Mas diferentes como somos nas nossas estratégias para tentar construir um país justo, a diversidade do que está sendo proposto como saídas só consegue, por enquanto, aumentar a perplexidade. Da refundação do PT e do próprio Partido Comunista – tantos anos depois do fim da Guerra Fria e suas sequelas no imaginário social - à criação de um novo partido, desta vez novo para valer, levanta-se a necessidade de muitas frentes de esquerda. Inclusive seguindo o modelo da Frente Ampla, que no Uruguai conseguiu reunificar os sobreviventes de múltiplas experiências, entre as quais os da luta armada dos famosos Tupamaros - um dos quais acaba de cumprir um mandato presidencial e se tornar a figura emblemática do que gostaríamos que fosse todo governante.

 

Mas não temos remédio senão dar tempo ao tempo, para que a poeira vá baixando e consigamos ver um horizonte mais claro. Com a perspectiva otimista de que todas as propostas têm um ponto em comum: precisamos nos unir. É o mínimo aliás que se poderia esperar realisticamente, diante da desproporção do poder entre direita e esquerda no Brasil. E um segundo critério emerge em muitas das propostas: diferentemente da ação da direita, nossa luta é de baixo para cima, a partir da consciência do povo sofrido, único realmente interessado em mudanças, neste país que se orgulha de ver sua classe média consumista aumentar, e que ganhou agora dirigentes políticos como o marido de uma artista plástica que não se incomoda em se mostrar inacreditavelmente alienada, politicamente.

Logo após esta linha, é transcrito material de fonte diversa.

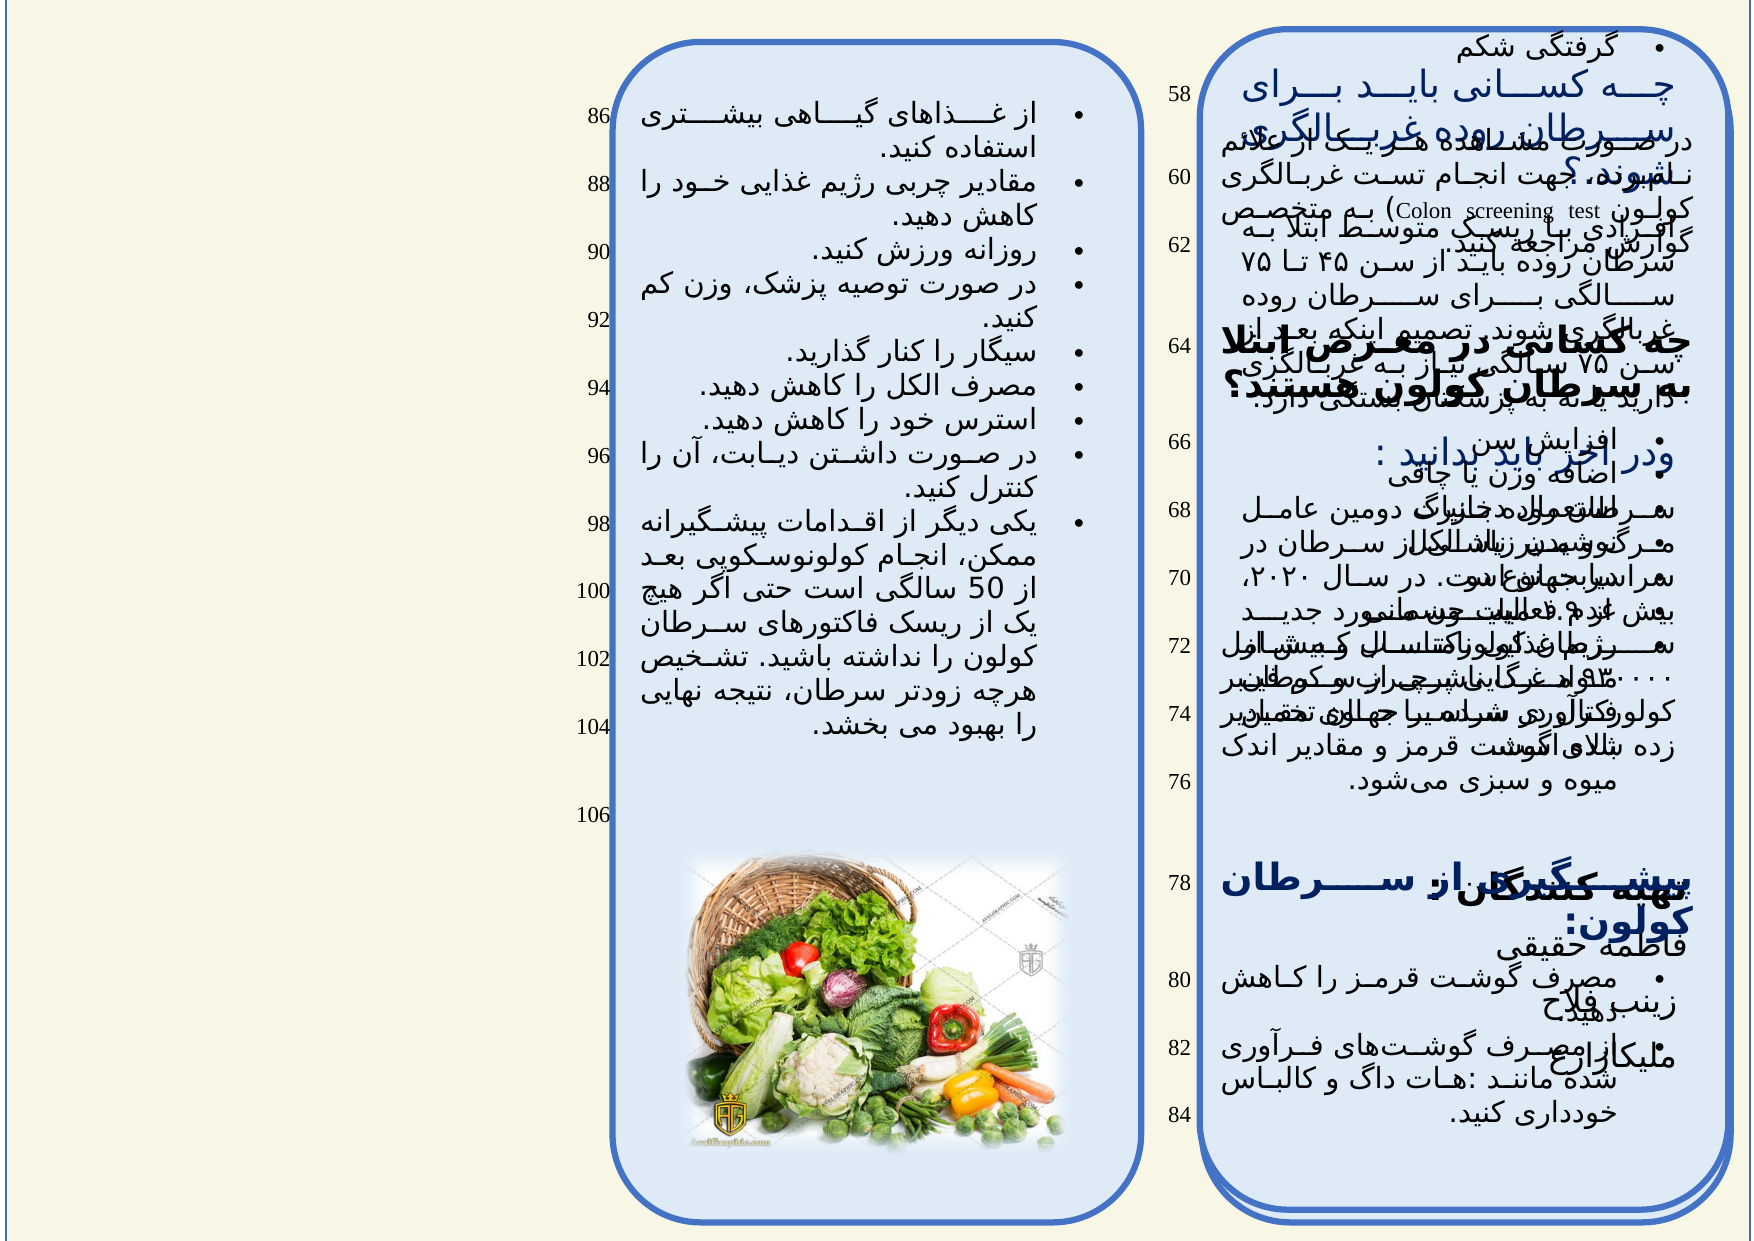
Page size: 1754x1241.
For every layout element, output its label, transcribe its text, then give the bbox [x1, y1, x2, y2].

list در صورت توصیه پزشک، وزن کم کنید. [640, 266, 1075, 334]
list روزانه ورزش کنید. [640, 232, 1075, 266]
list استعمال دخانیات [1221, 491, 1656, 524]
text چه کسانی در معرض ابتلا به سرطان کولون هستند؟ [1221, 319, 1693, 406]
list مصرف گوشت قرمز را کاهش دهید. [1221, 960, 1656, 1028]
list رژیم غذایی نامناسب که شامل مواد غذایی پرچرب و کم فیبر فرآوری شده یا حاوی مقادیر بالای گوشت قرمز و مقادیر اندک میوه و سبزی می‌شود. [1221, 626, 1656, 796]
list مقادیر چربی رژیم غذایی خود را کاهش دهید. [640, 164, 1075, 232]
list از مصرف گوشت‌های فرآوری شده مانند :هات داگ و کالباس خودداری کنید. [1221, 1028, 1656, 1130]
list استرس خود را کاهش دهید. [640, 402, 1075, 436]
list اضافه وزن یا چاقی [1221, 457, 1656, 491]
list از غذاهای گیاهی بیشتری استفاده کنید. [640, 96, 1075, 164]
picture [7, 0, 1749, 1241]
text پیشگیری از سرطان کولون: [1221, 856, 1693, 943]
list مصرف الکل را کاهش دهید. [640, 368, 1075, 402]
list سیگار را کنار گذارید. [640, 334, 1075, 368]
list گرفتگی شکم [1221, 29, 1656, 63]
list افزایش سن [1221, 423, 1656, 457]
list دیابت نوع دو [1221, 558, 1656, 592]
text در صورت مشاهده هر یک از علائم نام‌برده، جهت انجام تست غربالگری کولون Colon screening test) به متخصص گوارش مراجعه کنید. [1221, 123, 1693, 259]
list در صورت داشتن دیابت، آن را کنترل کنید. [640, 436, 1075, 504]
list یکی دیگر از اقدامات پیشگیرانه ممکن، انجام کولونوسکوپی بعد از 50 سالگی است حتی اگر هیچ یک از ریسک فاکتورهای سرطان کولون را نداشته باشید. تشخیص هرچه زودتر سرطان، نتیجه نهایی را بهبود می بخشد. [640, 504, 1075, 742]
list عدم فعالیت جسمانی [1221, 592, 1656, 626]
list نوشیدن زیاد الکل [1221, 524, 1656, 558]
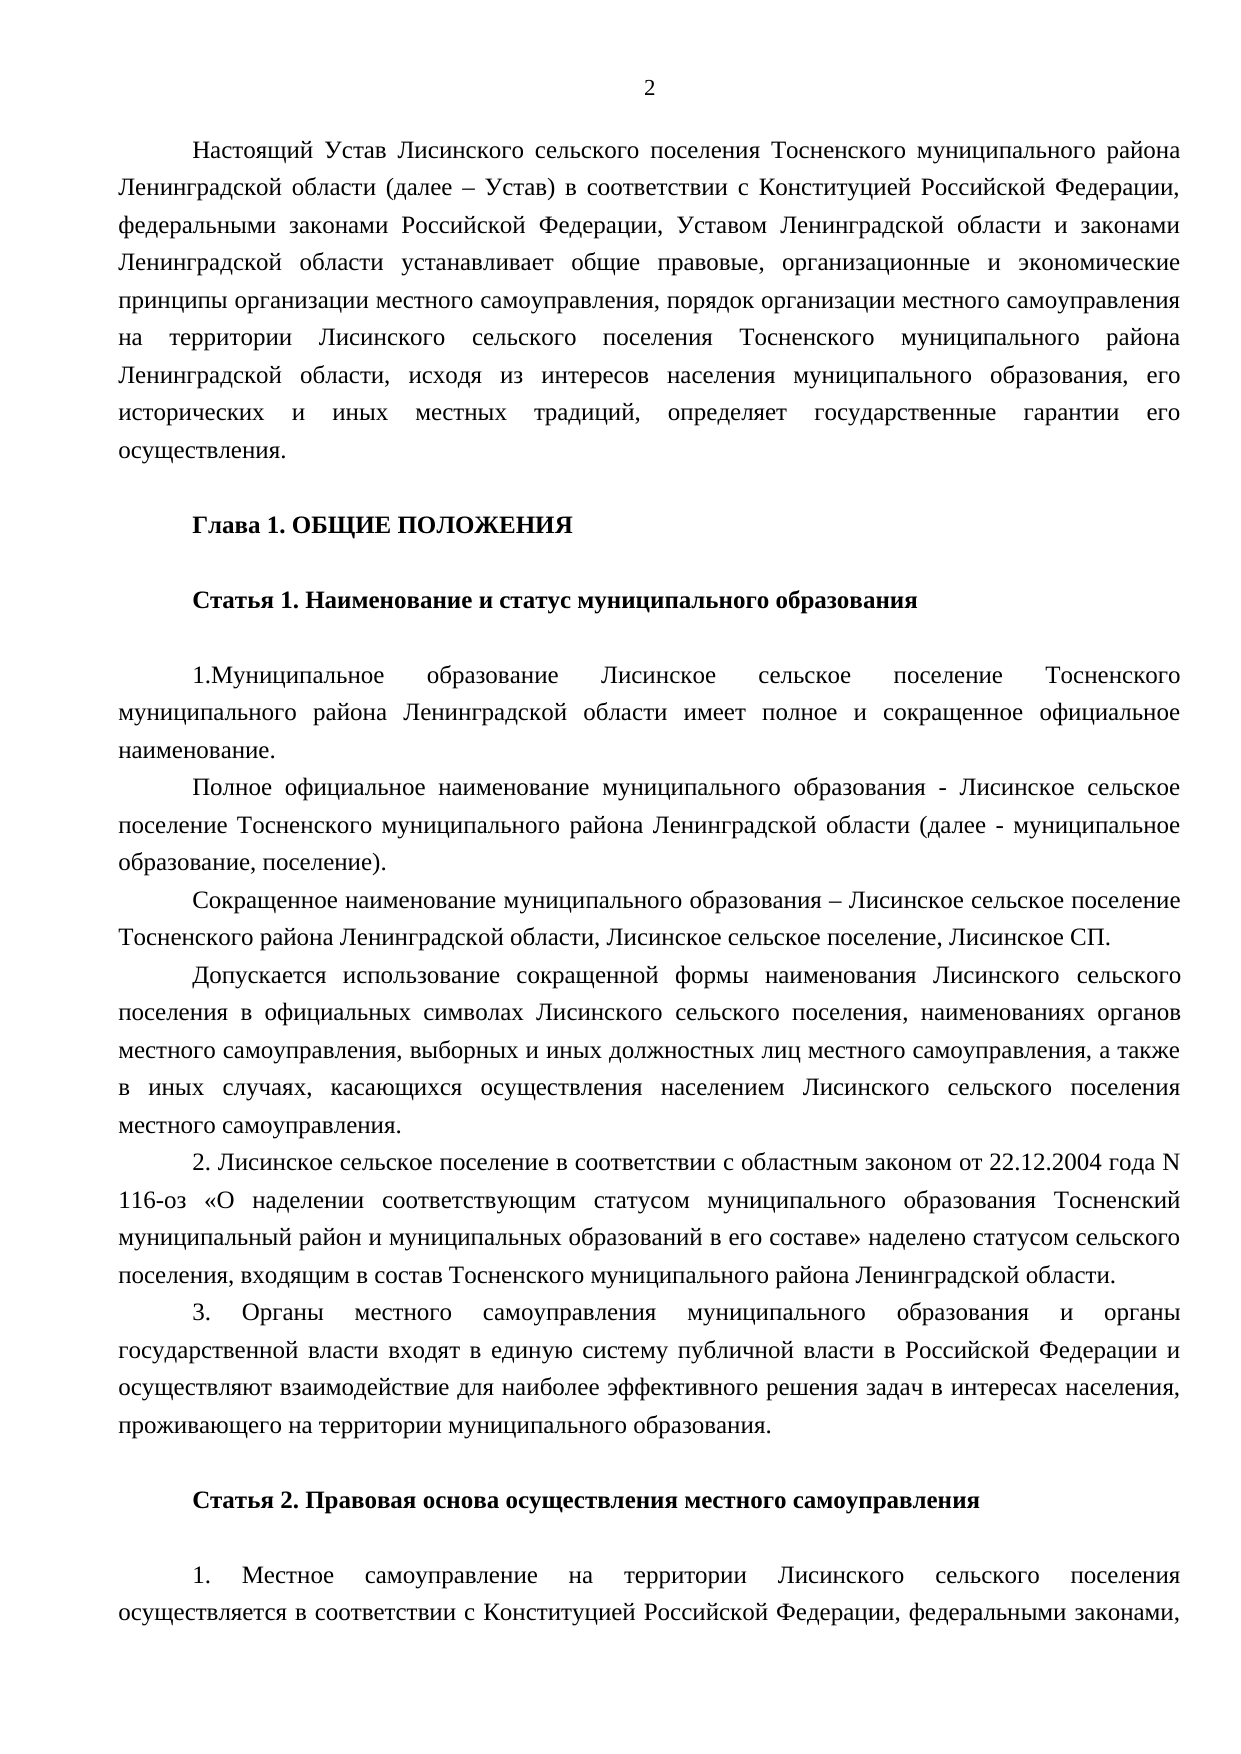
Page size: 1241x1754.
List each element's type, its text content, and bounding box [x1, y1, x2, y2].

text 2. Лисинское сельское поселение в соответствии с областным законом от 22.12.2004 года N 116-оз «О наделении соответствующим статусом муниципального образования Тосненский муниципальный район и муниципальных образований в его составе» наделено статусом сельского поселения, входящим в состав Тосненского муниципального района Ленинградской области. [118, 1141, 1181, 1291]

Nosso problema está passando então a ser: unir-nos em torno do que? Um partido, uma liderança (nova ou velha), um programa de governo, um objetivo eleitoral, a mobilização popular, um projeto de nação?

Eu ousaria dizer, colocando mais uma boiazinha neste mar de angústias, que o que deveria diferenciar os blocos (não carnavalescos) de esquerda e direita no Brasil de hoje é a bandeira da igualdade. Igualdade ou desigualdade, eis a questão! Como cada um de nós se situa frente à proposta de uma sociedade igualitária? E isto em múltiplos e variados sentidos: do gênero ao étnico, da cor à origem, da idade ao nível de escolaridade, das regiões nacionais às áreas das cidades em que se vive, das oportunidades de vida melhor e condições de vida cotidiana, de acesso aos serviços essenciais para enfrentar a doença, etc. etc., de esperança.

Tenho a impressão de que poucos teriam a coragem de se declarar partidários da desigualdade. Acredito que não ousaria fazê-lo nem o Ministro que está nos presenteando com uma mudança constitucional que não mexe no que o governo paga aos rentistas mas congela os gastos sociais. Um mínimo de coerência o obrigaria a explicar melhor a mágica que pretende fazer, ele que já foi ministro de um governo que estaria do nosso lado... Aliás nas famigeradas redes sociais alguém se surpreendeu com um tucano votando contra a 241, acostumados que estamos ao Fla-FLu histórico PT X PSDB...

Tenho o sentimento de que essa pista pode ser boa, para conseguirmos reunir mais gente em torno das propostas de esquerda. Aliás como tenho a ideia fixa do Fórum Social Mundial, eu me pergunto se não seria oportuno organizar um Fórum Social Temático (esta nova moda que emerge no processo do FSM) sobre uma sociedade igualitária no Brasil. Horizontal, livre, sem preconceitos, respeitando a diversidade, sem lideranças, gurus ou partidos (mas aberto aos seus militantes, obviamente).

Aliás outra de minhas ideias fixas é o nuclear, como sabem meus amigos e amigas. Pois estou testemunhando de perto, na França, a potencialidade unificadora de tais Fóruns, com a provável organização de um Fórum Social Temático europeu contra o nuclear civil e militar, em 2017. Ora, este é um caso mais do que tragicamente exemplar da capacidade dos defensores de uma tecnologia “contestada socialmente”, como disse a autora de um estudo a respeito, dividir a um nível inimaginável de enfrentamento reciproco, quase mortal, os que a ela se opõem. É bem verdade que estamos aqui frente a um poder descomunal, incrustrado no orgulho nacional, que se estruturou ao longo de mais de 50 anos, apoiado em estratégias de defesa nacional, em estruturas de alta e vastíssima pesquisa, em posicionamentos de personalidades históricas, em grandes interesses comerciais do famoso complexo militar-industrial.

A fragmentação de nossa esquerda não chega a ser tão complicada e problemática, convenhamos. Talvez seja mais fácil nos unirmos.